Second-line treatment selection in RCC should consider both disease biology and progression trajectory. In this case, the sarcomatoid differentiation histology and the new liver lesion suggest the patient could be progressing rapidly, said Dr. Braun. Since this patient does not fully meet the study criteria under which belzutifan was approved, which required both prior immunotherapy and TKI, the question becomes which second-line TKI is most appropriate.
For patients with signals for aggressively progressing disease like this one, Dr. Braun leans toward cabozantinib or lenvatinib plus everolimus, which are more toxic compared with tivozanib or axitinib, but have shown higher response rates in clinical trials. “If [the RCC] is really taking off, I don’t want to take any chances because, at that point, if it doesn’t respond, the patient might not make it to the third line,” he said.
Options When Facing TKI-Related Toxicity
The second case detailed a 58-year-old man with a 30-pack-per-year smoking history who was diagnosed with clear cell RCC. The patient started upfront treatment with nivolumab plus cabozantinib and showed a partial response, but after 7 months of therapy, he had disease progression. Notably, during the course of treatment, he experienced diarrhea, grade 3 hand-foot syndrome, and fatigue, which resulted in cabozantinib dose holds.
While this patient appears to be TKI-sensitive, response to TKIs is dose-dependent in RCC, and as the dose went down due to toxicity, the concentration was not adequate to control the disease. This case illustrates that different TKIs’ toxicity profiles impact both quality of life and efficacy, said Dr. Braun.

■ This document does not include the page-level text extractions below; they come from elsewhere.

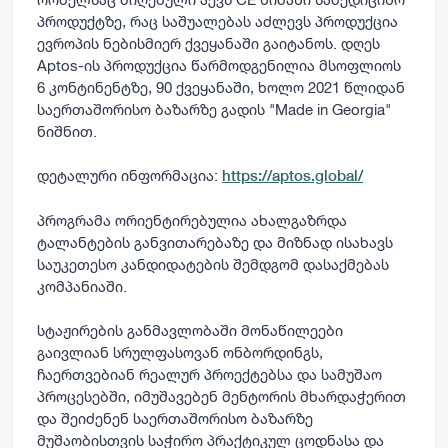
პროდუქტზე, რაც საშუალებას აძლევს პროდუქცია
ევროპის ნებისმიერ ქვეყანაში გაიტანოს. დღეს
Aptos-ის პროდუქცია წარმოდგენილია მსოფლიოს
6 კონტინენტზე, 90 ქვეყანაში, ხოლო 2021 წლიდან
საერთაშორისო ბაზარზე გადის "Made in Georgia"
ნიშნით.
დეტალური ინფორმაცია:
https://aptos.global/
პროგრამა ორიენტირებულია ახალგაზრდა
ტალანტების განვითარებაზე და მიზნად ისახავს
საუკეთესო კანდიდატების შემდგომ დასაქმებას
კომპანიაში.
სტაჟირების განმავლობაში მონაწილეები
გაივლიან სრულფასოვან ონბორდინგს,
ჩაერთვებიან რეალურ პროექტებსა და სამუშაო
პროცესებში, იმუშავებენ მენტორის მხარდაჭერით
და შეიძენენ საერთაშორისო ბაზარზე
მუშაობისთვის საჭირო პრაქტიკულ ცოდნასა და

Although this patient meets the prior treatment criteria for belzutifan, his previous sensitivity to TKIs led Dr. Braun to stick with a TKI, albeit a less toxic one. “This is exactly where a milder option might really hit the nail on the head, something like tivozanib, which has a really substantially improved adverse event profile,” said Dr. Braun.
If toxicity remained a problem even with a more tolerable TKI and supportive therapies, then switching to belzutifan might be a reasonable approach. For this case, the patient’s extensive smoking history may warrant even more careful monitoring for hypoxia.